Artificial disc replacement surgery is typically recommended for patients who have disc herniation, spine injury, or degenerative disc disease causing chronic pain that hasn’t been relieved through non-surgical treatments. It is typically performed to replace a diseased or damaged intervertebral disc of the spine with an artificial joint.
Dr. Radcliff performs ADR as an alternative to fusion surgery because it provides patients numerous benefits, including preserved motion of the spine. During this procedure, Dr. Radcliff makes a small incision through which he removes the injured disc and any associated bone spurs. He then replaces it with an artificial disc that is designed to replicate the natural motion of the spine in order to preserve range of motion in that area.
A common aspect of all artificial discs is that they are designed to retain the natural movement in the spine by duplicating the rotational function of the discs Mother Nature gave us at birth. Most artificial disc designs have plates that attach to the vertebrae and a rotational component that fits between these fixation plates. These components are typically designed to withstand stress and rotational forces over long periods of time. Still, like any manmade material, they can be affected by wear and tear.
Dr. Radcliff is trained on all of the disc replacements in the cervical and lumbar spine, including the M6, Mobi-C. Prodisc-C, Simplify Medical Disc.
ADR surgery has numerous benefits for the patient, including:
The procedure is designed to relieve the pressure on your spinal cord or nerves that are causing pain, numbness, and weakness.
TOPS, short for Total Posterior Spine, is a special tool made by a company called Premia Spine. It’s used by doctors to help people with back problems in the lower part of their spine.

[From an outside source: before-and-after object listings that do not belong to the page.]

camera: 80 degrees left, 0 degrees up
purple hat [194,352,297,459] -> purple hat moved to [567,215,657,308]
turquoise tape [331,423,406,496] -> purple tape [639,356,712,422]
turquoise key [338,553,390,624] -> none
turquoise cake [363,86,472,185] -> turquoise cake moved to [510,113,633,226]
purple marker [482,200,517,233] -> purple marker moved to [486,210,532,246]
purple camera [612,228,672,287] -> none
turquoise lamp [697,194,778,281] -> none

Some people have an issue where their backbones need to be fused together, and TOPS offers a different way to do that without fusing the bones together permanently. Before you even think about having a surgery that fuses your backbones together – called a lumbar fusion – you should talk to Dr. Radcliff about whether you might be able to use TOPS instead.
Not everyone is a candidate for TOPS, but for those who are, it’s a great alternative to lumbar fusion. Dr. Radcliff can help you figure out if TOPS might be the right choice for you.

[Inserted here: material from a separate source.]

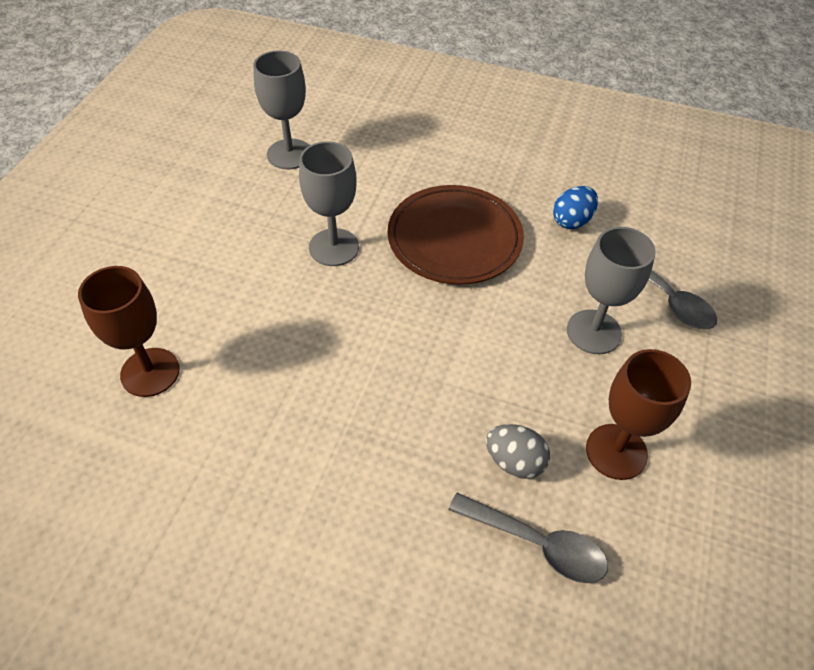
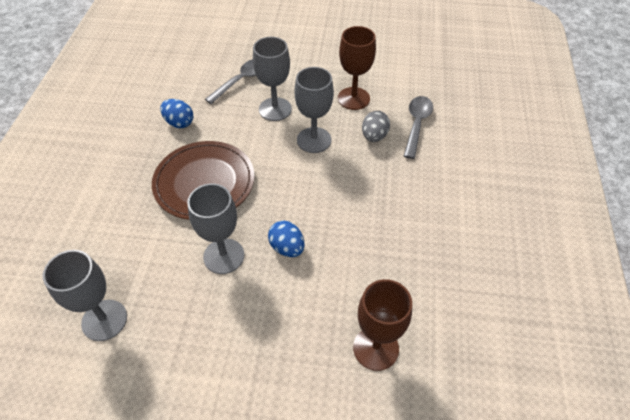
camera: 100 degrees left, 0 degrees up
none -> blue egg [268,221,305,257]
none -> grey goblet [295,67,334,153]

TOPS is different from Artificial Disc Replacement (ADR). ADR can’t be used when patients have arthritis in their backs, but TOPS can. It’s easier to use and doesn’t have to be put in through the abdomen. The best part? TOPS has been studied by scientists and doctors in Europe and other places. They wrote papers to tell everyone how well it worked. The studies have shown that TOPS can help the back without causing other problems nearby, something that can happen with other treatments. This makes it a really good choice for people who need help with their back and want something tested and proven.
TOPS is a specialized procedure and not every surgeon is qualified to perform it. The company that created TOPS carefully examines surgeons before allowing them to use TOPS, choosing only those surgeons with the best reputations and best track records. Dr. Radcliff is one of those elite surgeons, right here in New Jersey.
For many patients, artificial disc replacement is an excellent alternative to spinal fusion surgery because the artificial disc allows the spine to have much greater mobility. After surgery, patients not only find their pain is relieved, but they can eventually return to many of the activities they once enjoyed since artificial disc replacement preserves the spine’s ability to bend, flex, and rotate.
In the low back, because of the number of vertebrae, this loss of movement is less of a problem as the remaining vertebrae can provide enough rotational movement. “In the neck, however, there are fewer vertebral bones,” explains Dr. Radcliff. “When two vertebrae are locked together as in the ACDF surgery, not only does the person notice that they have less rotation in the neck after surgery, but other issues also come into play. Because two vertebrae are locked, the other vertebrae above and below have more stress on them, which can, in turn, cause additional disc herniations in the remaining segments.”
Dr. Radcliff is considered an industry expert and thought leader in the field of artificial disc replacement, and has written numerous papers, four of which have won prestigious international awards. Additionally, Dr. Radcliff is also in demand as a speaker on the subject of artificial disc replacement.